⟨

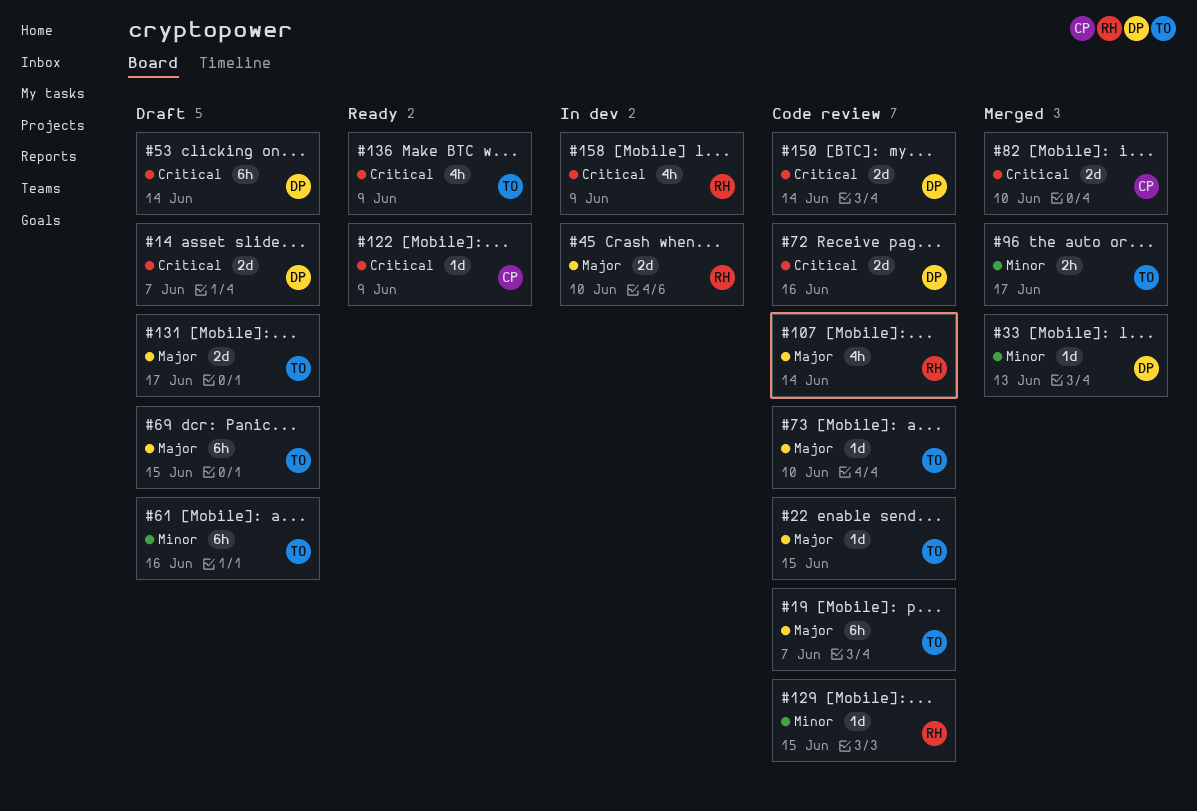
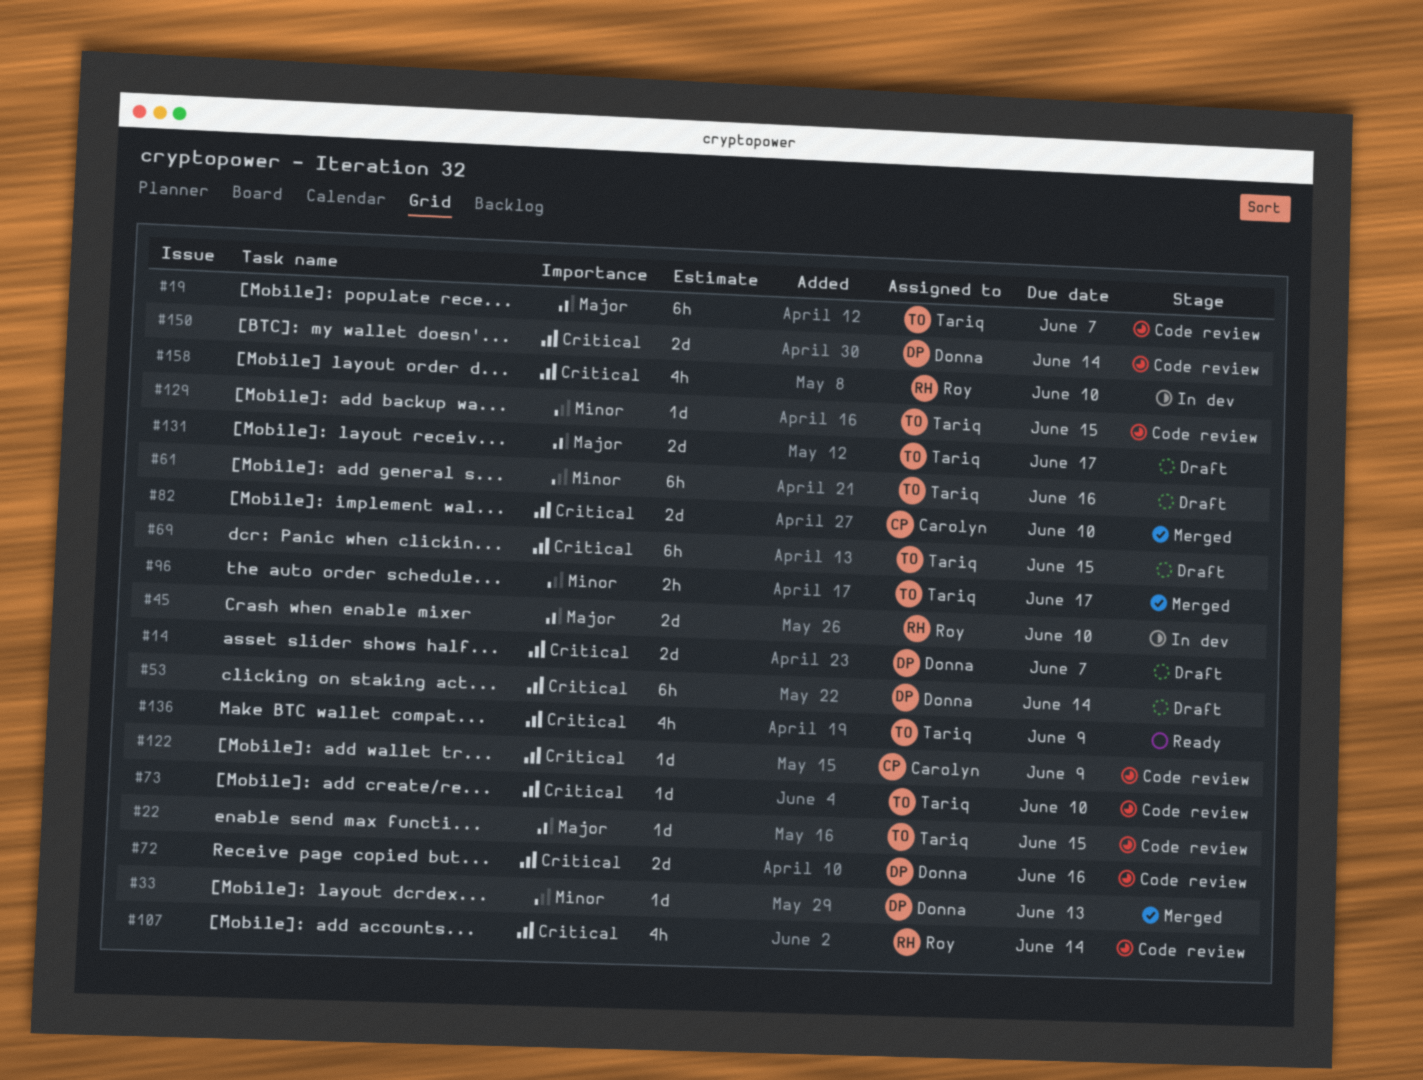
#69, priority: Major -> Critical
#73, priority: Major -> Critical
#107, priority: Major -> Critical
#122, status: Ready -> Code review
#129, owner: Roy -> Tariq
#158, due: Jun 9 -> Jun 10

⟩

Could you write out, unchanged, the line with "#73, priority: Major -> Critical" and every line after it in the data above?

Exercise output:
#73, priority: Major -> Critical
#107, priority: Major -> Critical
#122, status: Ready -> Code review
#129, owner: Roy -> Tariq
#158, due: Jun 9 -> Jun 10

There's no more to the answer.